“Oh! sire, sire,” she cried, laughing all the while; “if I were to be unfortunate enough to ask you for a proof of the affection you possess, how easy it would be to see that you are telling a falsehood.”
“Nay, listen to me,” said Charles, “you know my cartoons by Raphael; you know whether I care for them or not; the whole world envies me their possession, as you well know also; my father commissioned Van Dyck to purchase them. Would you like me to send them to your house this very day?”
“Oh, no!” replied the young girl; “pray keep them yourself, sire; my house is far too small to accommodate such visitors.”
“In that case you shall have Hampton Court to put the cartoons in.”
“Be less generous, sire, and learn to love a little while longer, that is all I have to ask you.”
“I shall never cease to love you; is not that enough?”
“You are smiling, sire.”
“Do you wish me to weep?”
“No; but I should like to see you a little more melancholy.”

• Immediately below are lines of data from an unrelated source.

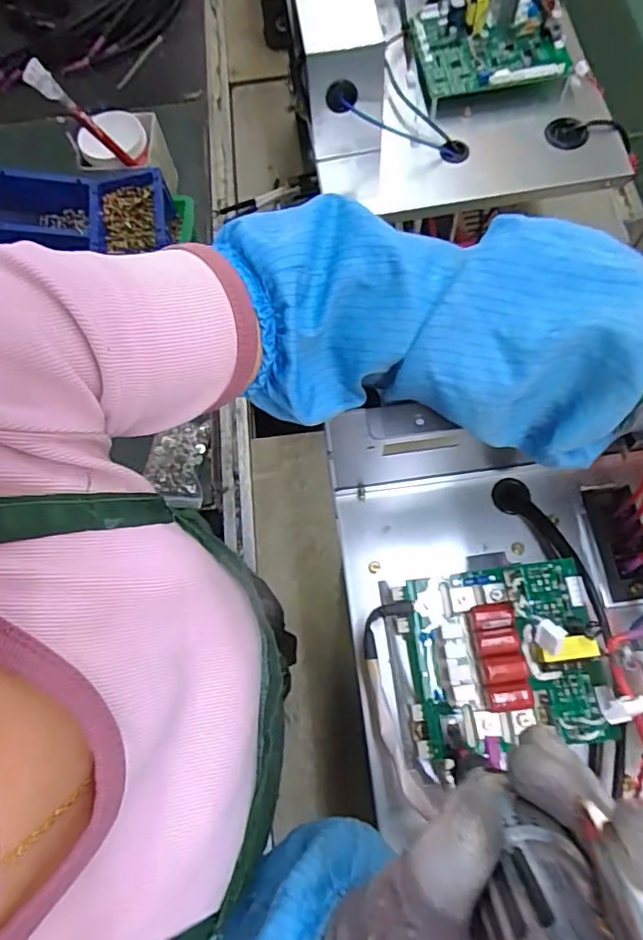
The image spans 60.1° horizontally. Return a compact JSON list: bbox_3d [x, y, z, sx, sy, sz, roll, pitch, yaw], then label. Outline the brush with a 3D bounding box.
[{"bbox_3d":[-0.304,-0.449,0.718,0.036,0.197,0.021,26,96,12],"label":"brush"}]

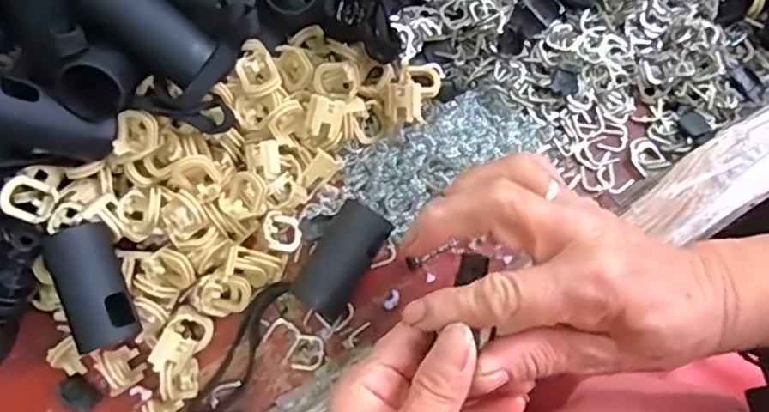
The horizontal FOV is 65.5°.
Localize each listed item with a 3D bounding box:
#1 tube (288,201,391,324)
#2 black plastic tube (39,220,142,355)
[{"bbox_3d":[-0.023,0.030,0.332,0.031,0.024,0.060,30,78,7],"label":"tube"},{"bbox_3d":[-0.147,0.041,0.305,0.028,0.029,0.061,-20,77,-5],"label":"black plastic tube"}]

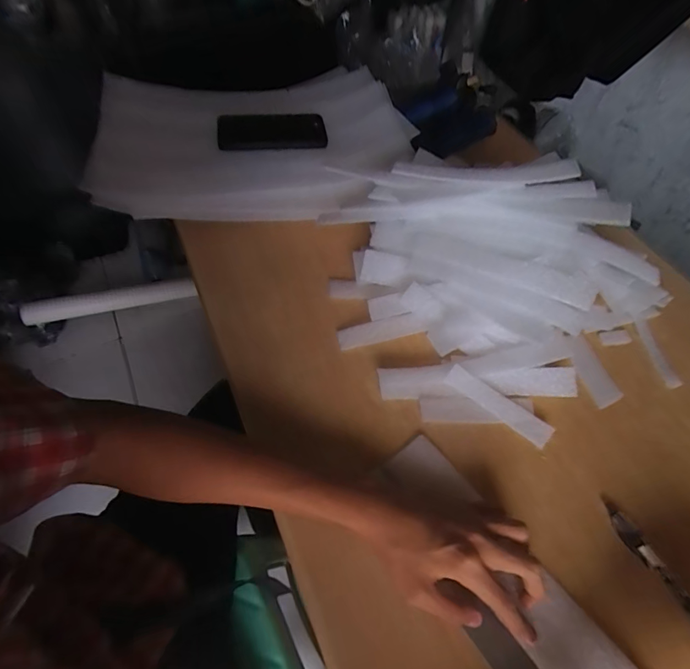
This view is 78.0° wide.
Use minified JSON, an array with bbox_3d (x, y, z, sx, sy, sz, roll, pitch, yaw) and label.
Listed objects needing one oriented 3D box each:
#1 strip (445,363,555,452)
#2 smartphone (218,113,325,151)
[{"bbox_3d":[0.156,0.071,0.433,0.114,0.005,0.026,36,75,8],"label":"strip"},{"bbox_3d":[-0.104,-0.291,0.606,0.149,0.015,0.073,-8,65,-13],"label":"smartphone"}]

“Thank Heaven, I have been so long enough; fourteen years of exile, poverty, and misery, I think I may well regard it as a debt discharged; besides, melancholy makes people look so plain.”

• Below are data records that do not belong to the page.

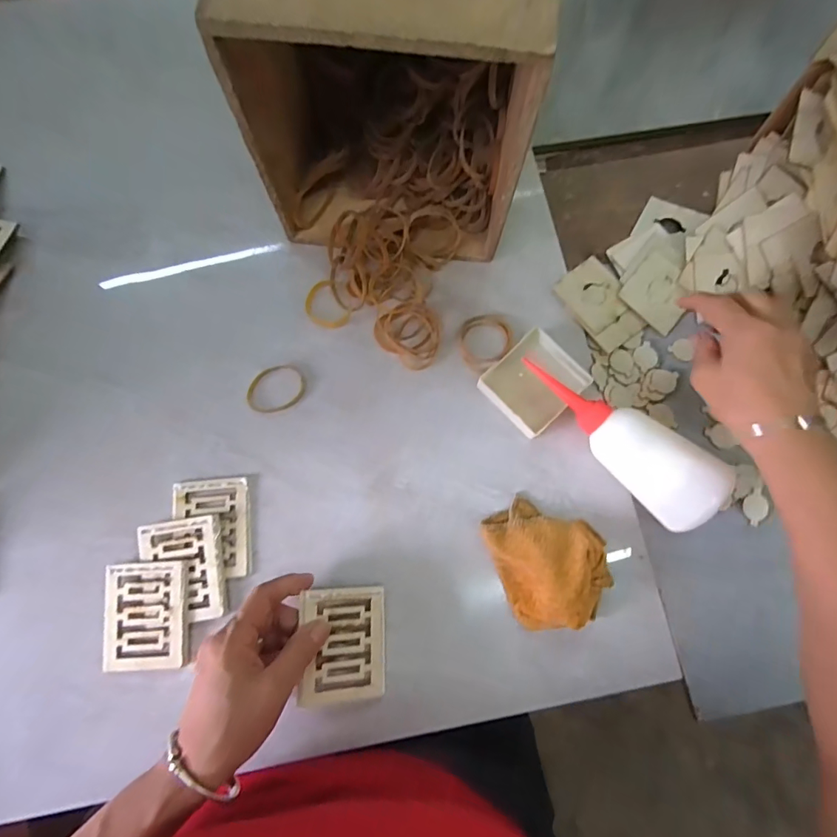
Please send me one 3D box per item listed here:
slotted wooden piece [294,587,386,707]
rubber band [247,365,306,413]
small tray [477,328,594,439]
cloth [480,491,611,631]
[{"bbox_3d":[-0.057,0.173,0.352,0.064,0.008,0.080,4,77,-19],"label":"slotted wooden piece"},{"bbox_3d":[-0.129,-0.027,0.412,0.053,0.005,0.040,-19,78,-5],"label":"rubber band"},{"bbox_3d":[0.103,-0.031,0.409,0.079,0.015,0.070,-42,81,-9],"label":"small tray"},{"bbox_3d":[0.106,0.110,0.360,0.087,0.036,0.101,-22,78,-6],"label":"cloth"}]

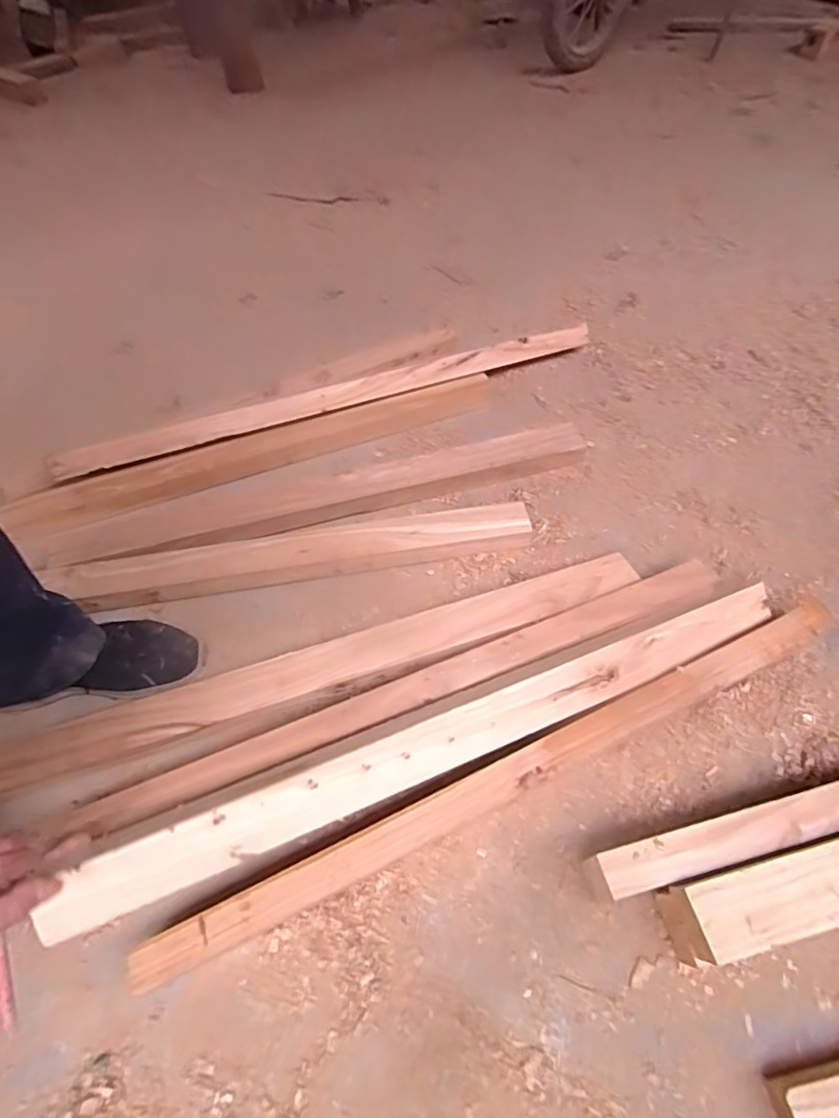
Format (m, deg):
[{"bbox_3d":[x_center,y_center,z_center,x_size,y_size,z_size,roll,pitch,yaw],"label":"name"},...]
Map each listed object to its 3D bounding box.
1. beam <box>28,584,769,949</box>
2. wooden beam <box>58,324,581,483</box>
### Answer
[{"bbox_3d":[0.047,0.183,0.572,0.807,0.039,0.058,-18,55,-14],"label":"beam"},{"bbox_3d":[-0.132,-0.281,0.941,0.950,0.062,0.052,-17,55,-9],"label":"wooden beam"}]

“Far from that—for look at the young Frenchman.”
“What! the Vicomte de Bragelonne? are you smitten too? By Heaven, they will all grow mad over him one after the other; but he, on the contrary, has a reason for being melancholy.”
“Why so?”
“Oh, indeed! you wish me to betray state secrets, do you?”
“If I wish it, you must do so, for you told me you were quite ready to do everything I wished.”
“Well, then, he is bored in his own country. Does that satisfy you?”
“Bored?”
“Yes, a proof that he is a simpleton; I allow him to fall in love with Miss Mary Grafton, and he feels bored. Can you believe it?”
“Very good; it seems, then, that if you were to find Miss Lucy Stewart indifferent to you, you would console yourself by falling in love with Miss Mary Grafton.”
“I don’t say that; in the first place, you know that Mary Grafton does not care for me; besides, a man can only console himself for a lost affection by the discovery of a new one. Again, however, I repeat, the question is not of myself, but of that young man. One might almost be tempted to call the girl he has left behind him a Helen—a Helen before the little ceremony she went through with Paris, of course.”
“He has left someone, then?”
“That is to say, someone has left him.”
“Poor fellow! so much the worse!”
“Why do you mean by ‘so much the worse’?”
“Why not? why did he leave?”
“Do you think it was of his own wish or will that he left?”
“Was he obliged to leave, then?”
“He left Paris under orders, my dear Stewart; and prepare to be surprised—by express orders of the king.”
“Ah! I begin to see, now.”
“At least say nothing at all about it.”
“You know very well that I am just as discreet as anybody else. And so the king sent him away?”
“Yes.”
“And during his absence he takes his sweetheart from him?”
“Yes; and, will you believe it? the silly fellow, instead of thanking the king, is making himself miserable.”
“What! thank the king for depriving him of the woman he loves! Really, sire, yours is a most ungallant speech.”
“But, pray understand me. If she whom the king had run off with was either a Miss Grafton or a Miss Stewart, I should be of his opinion; nay, I should even think him not half wretched enough; but she is a little, thin, lame thing. Deuce take such fidelity as that! Surely, one can hardly understand how a man can refuse a girl who is rich for one who is poverty itself—a girl who loves him for one who deceives and betrays him.”
“Do you think that Mary seriously wishes to please the vicomte, sire?”
“I do, indeed.”
“Very good! the vicomte will settle down in England, for Mary has a clear head, and when she fixes her mind upon anything, she does so thoroughly.”
“Take care, my dear Miss Stewart; if the vicomte has any idea of adopting our country, he has not long to do so, for it was only the day before yesterday that he again asked me for permission to leave.”
“Which you refused him, I suppose?”
“I should think so, indeed; my royal brother is far too anxious for his absence; and, for myself, my amour propre is enlisted on his side, for I will never have it said that I had held out as a bait to this young man the noblest and gentlest creature in England—”
“You are very gallant, sire,” said Miss Stewart, with a pretty pout.
“I do not allude to Miss Stewart, for she is worthy of a king’s devotion; and since she has captivated me I trust that no one else will be caught by her; I say, therefore, finally, that the attention I have shown this young man will not have been thrown away; he will stay with us here, he will marry here, or I am very much mistaken.”
“And I hope that when he is once married and settled, instead of being angry with Your Majesty, he will be grateful to you, for everyone tries his utmost to please him; even the Duke of Buckingham, whose brilliancy, which is incredible, seems to pale before that of this young Frenchman.”